PROBLEM REQUIREMENTS » Check every line of the data for the word "same", and copy those that have it.

+-------+

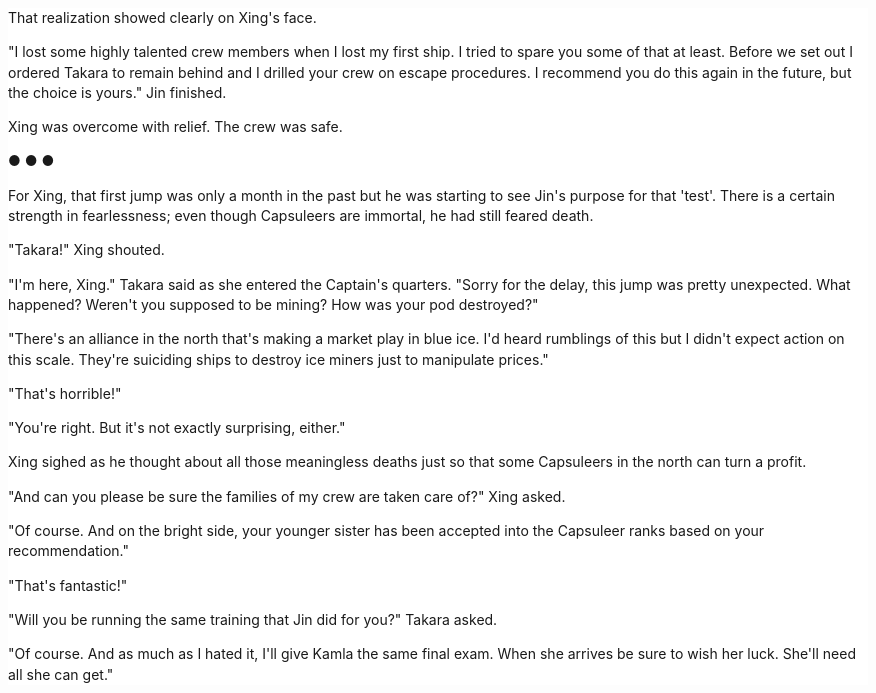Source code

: That realization showed clearly on Xing's face.

"I lost some highly talented crew members when I lost my first ship. I tried to spare you some of that at least. Before we set out I ordered Takara to remain behind and I drilled your crew on escape procedures. I recommend you do this again in the future, but the choice is yours." Jin finished.

Xing was overcome with relief. The crew was safe.

● ● ●

For Xing, that first jump was only a month in the past but he was starting to see Jin's purpose for that 'test'. There is a certain strength in fearlessness; even though Capsuleers are immortal, he had still feared death.

"Takara!" Xing shouted.

"I'm here, Xing." Takara said as she entered the Captain's quarters. "Sorry for the delay, this jump was pretty unexpected. What happened? Weren't you supposed to be mining? How was your pod destroyed?"

"There's an alliance in the north that's making a market play in blue ice. I'd heard rumblings of this but I didn't expect action on this scale. They're suiciding ships to destroy ice miners just to manipulate prices."

"That's horrible!"

"You're right. But it's not exactly surprising, either."

Xing sighed as he thought about all those meaningless deaths just so that some Capsuleers in the north can turn a profit.

"And can you please be sure the families of my crew are taken care of?" Xing asked.

"Of course. And on the bright side, your younger sister has been accepted into the Capsuleer ranks based on your recommendation."

"That's fantastic!"

"Will you be running the same training that Jin did for you?" Takara asked.

"Of course. And as much as I hated it, I'll give Kamla the same final exam. When she arrives be sure to wish her luck. She'll need all she can get."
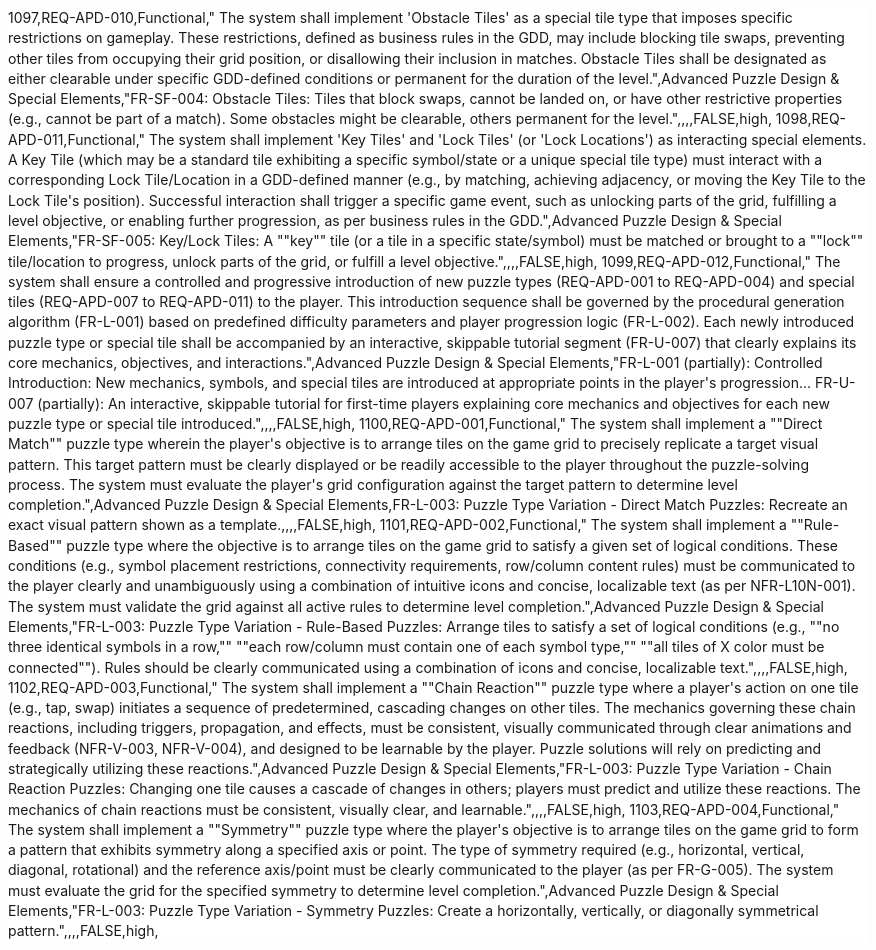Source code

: 1097,REQ-APD-010,Functional,"  The system shall implement 'Obstacle Tiles' as a special tile type that imposes specific restrictions on gameplay. These restrictions, defined as business rules in the GDD, may include blocking tile swaps, preventing other tiles from occupying their grid position, or disallowing their inclusion in matches. Obstacle Tiles shall be designated as either clearable under specific GDD-defined conditions or permanent for the duration of the level.",Advanced Puzzle Design & Special Elements,"FR-SF-004: Obstacle Tiles: Tiles that block swaps, cannot be landed on, or have other restrictive properties (e.g., cannot be part of a match). Some obstacles might be clearable, others permanent for the level.",,,,FALSE,high,
1098,REQ-APD-011,Functional,"  The system shall implement 'Key Tiles' and 'Lock Tiles' (or 'Lock Locations') as interacting special elements. A Key Tile (which may be a standard tile exhibiting a specific symbol/state or a unique special tile type) must interact with a corresponding Lock Tile/Location in a GDD-defined manner (e.g., by matching, achieving adjacency, or moving the Key Tile to the Lock Tile's position). Successful interaction shall trigger a specific game event, such as unlocking parts of the grid, fulfilling a level objective, or enabling further progression, as per business rules in the GDD.",Advanced Puzzle Design & Special Elements,"FR-SF-005: Key/Lock Tiles: A ""key"" tile (or a tile in a specific state/symbol) must be matched or brought to a ""lock"" tile/location to progress, unlock parts of the grid, or fulfill a level objective.",,,,FALSE,high,
1099,REQ-APD-012,Functional,"  The system shall ensure a controlled and progressive introduction of new puzzle types (REQ-APD-001 to REQ-APD-004) and special tiles (REQ-APD-007 to REQ-APD-011) to the player. This introduction sequence shall be governed by the procedural generation algorithm (FR-L-001) based on predefined difficulty parameters and player progression logic (FR-L-002). Each newly introduced puzzle type or special tile shall be accompanied by an interactive, skippable tutorial segment (FR-U-007) that clearly explains its core mechanics, objectives, and interactions.",Advanced Puzzle Design & Special Elements,"FR-L-001 (partially): Controlled Introduction: New mechanics, symbols, and special tiles are introduced at appropriate points in the player's progression... FR-U-007 (partially): An interactive, skippable tutorial for first-time players explaining core mechanics and objectives for each new puzzle type or special tile introduced.",,,,FALSE,high,
1100,REQ-APD-001,Functional,"  The system shall implement a ""Direct Match"" puzzle type wherein the player's objective is to arrange tiles on the game grid to precisely replicate a target visual pattern. This target pattern must be clearly displayed or be readily accessible to the player throughout the puzzle-solving process. The system must evaluate the player's grid configuration against the target pattern to determine level completion.",Advanced Puzzle Design & Special Elements,FR-L-003: Puzzle Type Variation - Direct Match Puzzles: Recreate an exact visual pattern shown as a template.,,,,FALSE,high,
1101,REQ-APD-002,Functional,"  The system shall implement a ""Rule-Based"" puzzle type where the objective is to arrange tiles on the game grid to satisfy a given set of logical conditions. These conditions (e.g., symbol placement restrictions, connectivity requirements, row/column content rules) must be communicated to the player clearly and unambiguously using a combination of intuitive icons and concise, localizable text (as per NFR-L10N-001). The system must validate the grid against all active rules to determine level completion.",Advanced Puzzle Design & Special Elements,"FR-L-003: Puzzle Type Variation - Rule-Based Puzzles: Arrange tiles to satisfy a set of logical conditions (e.g., ""no three identical symbols in a row,"" ""each row/column must contain one of each symbol type,"" ""all tiles of X color must be connected""). Rules should be clearly communicated using a combination of icons and concise, localizable text.",,,,FALSE,high,
1102,REQ-APD-003,Functional,"  The system shall implement a ""Chain Reaction"" puzzle type where a player's action on one tile (e.g., tap, swap) initiates a sequence of predetermined, cascading changes on other tiles. The mechanics governing these chain reactions, including triggers, propagation, and effects, must be consistent, visually communicated through clear animations and feedback (NFR-V-003, NFR-V-004), and designed to be learnable by the player. Puzzle solutions will rely on predicting and strategically utilizing these reactions.",Advanced Puzzle Design & Special Elements,"FR-L-003: Puzzle Type Variation - Chain Reaction Puzzles: Changing one tile causes a cascade of changes in others; players must predict and utilize these reactions. The mechanics of chain reactions must be consistent, visually clear, and learnable.",,,,FALSE,high,
1103,REQ-APD-004,Functional,"  The system shall implement a ""Symmetry"" puzzle type where the player's objective is to arrange tiles on the game grid to form a pattern that exhibits symmetry along a specified axis or point. The type of symmetry required (e.g., horizontal, vertical, diagonal, rotational) and the reference axis/point must be clearly communicated to the player (as per FR-G-005). The system must evaluate the grid for the specified symmetry to determine level completion.",Advanced Puzzle Design & Special Elements,"FR-L-003: Puzzle Type Variation - Symmetry Puzzles: Create a horizontally, vertically, or diagonally symmetrical pattern.",,,,FALSE,high,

+-------+

RESPONSE AREA »
"Will you be running the same training that Jin did for you?" Takara asked.
"Of course. And as much as I hated it, I'll give Kamla the same final exam. When she arrives be sure to wish her luck. She'll need all she can get."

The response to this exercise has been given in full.